Set down the data below without change, skipping the pictures it holds.

★ ★ ★ ★ ★

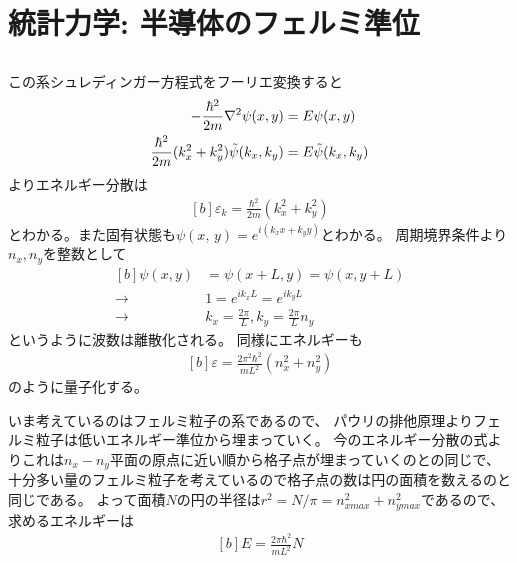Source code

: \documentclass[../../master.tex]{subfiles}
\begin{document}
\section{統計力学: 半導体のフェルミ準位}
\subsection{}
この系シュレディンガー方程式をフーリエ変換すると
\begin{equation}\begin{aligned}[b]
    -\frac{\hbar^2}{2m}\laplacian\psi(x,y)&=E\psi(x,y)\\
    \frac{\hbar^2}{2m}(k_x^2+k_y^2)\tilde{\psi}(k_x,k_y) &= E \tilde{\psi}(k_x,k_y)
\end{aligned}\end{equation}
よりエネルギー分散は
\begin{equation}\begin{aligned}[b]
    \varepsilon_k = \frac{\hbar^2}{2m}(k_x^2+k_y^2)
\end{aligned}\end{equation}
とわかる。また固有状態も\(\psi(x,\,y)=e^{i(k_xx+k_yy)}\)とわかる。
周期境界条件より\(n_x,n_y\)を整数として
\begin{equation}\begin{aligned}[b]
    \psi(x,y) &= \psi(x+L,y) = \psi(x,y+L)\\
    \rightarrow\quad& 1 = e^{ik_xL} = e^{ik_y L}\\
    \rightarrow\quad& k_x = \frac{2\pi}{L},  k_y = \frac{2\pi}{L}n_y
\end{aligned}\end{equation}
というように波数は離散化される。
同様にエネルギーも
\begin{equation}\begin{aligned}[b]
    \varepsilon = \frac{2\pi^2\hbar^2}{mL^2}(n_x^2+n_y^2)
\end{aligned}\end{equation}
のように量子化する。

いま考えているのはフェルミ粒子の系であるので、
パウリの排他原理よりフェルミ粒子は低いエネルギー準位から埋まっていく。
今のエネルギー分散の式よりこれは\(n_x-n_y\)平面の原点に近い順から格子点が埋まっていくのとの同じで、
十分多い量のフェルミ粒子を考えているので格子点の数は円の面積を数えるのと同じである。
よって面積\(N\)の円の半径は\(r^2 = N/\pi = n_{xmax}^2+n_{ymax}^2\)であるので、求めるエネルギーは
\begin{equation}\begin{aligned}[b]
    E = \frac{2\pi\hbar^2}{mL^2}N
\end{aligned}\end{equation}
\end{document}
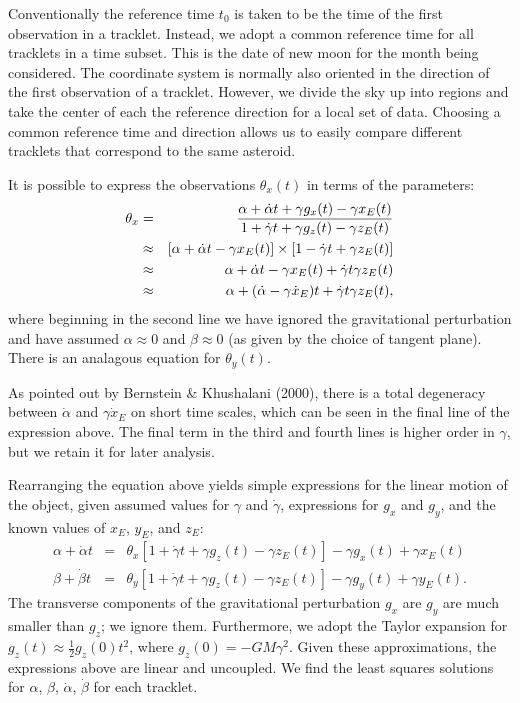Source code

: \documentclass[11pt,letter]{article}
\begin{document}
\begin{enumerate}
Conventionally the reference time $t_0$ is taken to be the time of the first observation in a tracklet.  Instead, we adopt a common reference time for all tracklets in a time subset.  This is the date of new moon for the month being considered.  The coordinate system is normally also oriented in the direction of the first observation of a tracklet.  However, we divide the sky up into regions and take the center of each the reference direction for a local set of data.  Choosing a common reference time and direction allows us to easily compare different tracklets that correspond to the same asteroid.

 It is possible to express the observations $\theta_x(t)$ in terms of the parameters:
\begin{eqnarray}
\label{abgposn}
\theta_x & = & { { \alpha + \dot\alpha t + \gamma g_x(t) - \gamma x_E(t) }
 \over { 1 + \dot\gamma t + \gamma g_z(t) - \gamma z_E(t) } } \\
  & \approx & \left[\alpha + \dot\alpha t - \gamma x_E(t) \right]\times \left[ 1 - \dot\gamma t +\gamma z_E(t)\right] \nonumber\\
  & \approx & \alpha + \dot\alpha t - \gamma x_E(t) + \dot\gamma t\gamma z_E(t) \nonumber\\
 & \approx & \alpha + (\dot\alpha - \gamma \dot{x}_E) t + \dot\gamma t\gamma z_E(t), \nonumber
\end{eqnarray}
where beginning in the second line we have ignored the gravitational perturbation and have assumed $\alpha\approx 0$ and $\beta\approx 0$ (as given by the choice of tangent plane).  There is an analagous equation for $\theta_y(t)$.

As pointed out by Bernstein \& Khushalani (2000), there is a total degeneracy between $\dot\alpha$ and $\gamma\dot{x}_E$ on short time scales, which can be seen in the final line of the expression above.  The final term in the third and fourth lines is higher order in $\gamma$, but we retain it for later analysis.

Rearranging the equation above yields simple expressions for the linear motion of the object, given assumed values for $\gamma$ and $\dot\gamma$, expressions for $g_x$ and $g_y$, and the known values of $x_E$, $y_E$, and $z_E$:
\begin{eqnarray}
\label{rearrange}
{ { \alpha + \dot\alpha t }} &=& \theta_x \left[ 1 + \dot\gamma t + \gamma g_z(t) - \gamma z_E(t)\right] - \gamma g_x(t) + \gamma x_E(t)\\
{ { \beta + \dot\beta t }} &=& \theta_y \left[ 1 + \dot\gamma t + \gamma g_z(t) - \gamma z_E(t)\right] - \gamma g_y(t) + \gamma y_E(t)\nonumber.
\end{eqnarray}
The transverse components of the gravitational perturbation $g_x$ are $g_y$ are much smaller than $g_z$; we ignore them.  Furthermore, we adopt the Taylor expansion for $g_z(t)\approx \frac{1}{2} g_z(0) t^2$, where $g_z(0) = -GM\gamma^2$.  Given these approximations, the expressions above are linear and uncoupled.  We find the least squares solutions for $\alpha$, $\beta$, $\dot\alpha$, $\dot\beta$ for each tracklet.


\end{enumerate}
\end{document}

★ ★ ★ ★ ★

- Solution to the problem:
Source code

: \documentclass[../../master.tex]{subfiles}
\begin{document}
\section{統計力学: 半導体のフェルミ準位}
\subsection{}
この系シュレディンガー方程式をフーリエ変換すると
\begin{equation}\begin{aligned}[b]
    -\frac{\hbar^2}{2m}\laplacian\psi(x,y)&=E\psi(x,y)\\
    \frac{\hbar^2}{2m}(k_x^2+k_y^2)\tilde{\psi}(k_x,k_y) &= E \tilde{\psi}(k_x,k_y)
\end{aligned}\end{equation}
よりエネルギー分散は
\begin{equation}\begin{aligned}[b]
    \varepsilon_k = \frac{\hbar^2}{2m}(k_x^2+k_y^2)
\end{aligned}\end{equation}
とわかる。また固有状態も\(\psi(x,\,y)=e^{i(k_xx+k_yy)}\)とわかる。
周期境界条件より\(n_x,n_y\)を整数として
\begin{equation}\begin{aligned}[b]
    \psi(x,y) &= \psi(x+L,y) = \psi(x,y+L)\\
    \rightarrow\quad& 1 = e^{ik_xL} = e^{ik_y L}\\
    \rightarrow\quad& k_x = \frac{2\pi}{L},  k_y = \frac{2\pi}{L}n_y
\end{aligned}\end{equation}
というように波数は離散化される。
同様にエネルギーも
\begin{equation}\begin{aligned}[b]
    \varepsilon = \frac{2\pi^2\hbar^2}{mL^2}(n_x^2+n_y^2)
\end{aligned}\end{equation}
のように量子化する。

いま考えているのはフェルミ粒子の系であるので、
パウリの排他原理よりフェルミ粒子は低いエネルギー準位から埋まっていく。
今のエネルギー分散の式よりこれは\(n_x-n_y\)平面の原点に近い順から格子点が埋まっていくのとの同じで、
十分多い量のフェルミ粒子を考えているので格子点の数は円の面積を数えるのと同じである。
よって面積\(N\)の円の半径は\(r^2 = N/\pi = n_{xmax}^2+n_{ymax}^2\)であるので、求めるエネルギーは
\begin{equation}\begin{aligned}[b]
    E = \frac{2\pi\hbar^2}{mL^2}N
\end{aligned}\end{equation}
\end{document}
Source code

: \documentclass[11pt,letter]{article}
\begin{document}
\begin{enumerate}
Conventionally the reference time $t_0$ is taken to be the time of the first observation in a tracklet.  Instead, we adopt a common reference time for all tracklets in a time subset.  This is the date of new moon for the month being considered.  The coordinate system is normally also oriented in the direction of the first observation of a tracklet.  However, we divide the sky up into regions and take the center of each the reference direction for a local set of data.  Choosing a common reference time and direction allows us to easily compare different tracklets that correspond to the same asteroid.

 It is possible to express the observations $\theta_x(t)$ in terms of the parameters:
\begin{eqnarray}
\label{abgposn}
\theta_x & = & { { \alpha + \dot\alpha t + \gamma g_x(t) - \gamma x_E(t) }
 \over { 1 + \dot\gamma t + \gamma g_z(t) - \gamma z_E(t) } } \\
  & \approx & \left[\alpha + \dot\alpha t - \gamma x_E(t) \right]\times \left[ 1 - \dot\gamma t +\gamma z_E(t)\right] \nonumber\\
  & \approx & \alpha + \dot\alpha t - \gamma x_E(t) + \dot\gamma t\gamma z_E(t) \nonumber\\
 & \approx & \alpha + (\dot\alpha - \gamma \dot{x}_E) t + \dot\gamma t\gamma z_E(t), \nonumber
\end{eqnarray}
where beginning in the second line we have ignored the gravitational perturbation and have assumed $\alpha\approx 0$ and $\beta\approx 0$ (as given by the choice of tangent plane).  There is an analagous equation for $\theta_y(t)$.

As pointed out by Bernstein \& Khushalani (2000), there is a total degeneracy between $\dot\alpha$ and $\gamma\dot{x}_E$ on short time scales, which can be seen in the final line of the expression above.  The final term in the third and fourth lines is higher order in $\gamma$, but we retain it for later analysis.

Rearranging the equation above yields simple expressions for the linear motion of the object, given assumed values for $\gamma$ and $\dot\gamma$, expressions for $g_x$ and $g_y$, and the known values of $x_E$, $y_E$, and $z_E$:
\begin{eqnarray}
\label{rearrange}
{ { \alpha + \dot\alpha t }} &=& \theta_x \left[ 1 + \dot\gamma t + \gamma g_z(t) - \gamma z_E(t)\right] - \gamma g_x(t) + \gamma x_E(t)\\
{ { \beta + \dot\beta t }} &=& \theta_y \left[ 1 + \dot\gamma t + \gamma g_z(t) - \gamma z_E(t)\right] - \gamma g_y(t) + \gamma y_E(t)\nonumber.
\end{eqnarray}
The transverse components of the gravitational perturbation $g_x$ are $g_y$ are much smaller than $g_z$; we ignore them.  Furthermore, we adopt the Taylor expansion for $g_z(t)\approx \frac{1}{2} g_z(0) t^2$, where $g_z(0) = -GM\gamma^2$.  Given these approximations, the expressions above are linear and uncoupled.  We find the least squares solutions for $\alpha$, $\beta$, $\dot\alpha$, $\dot\beta$ for each tracklet.


\end{enumerate}
\end{document}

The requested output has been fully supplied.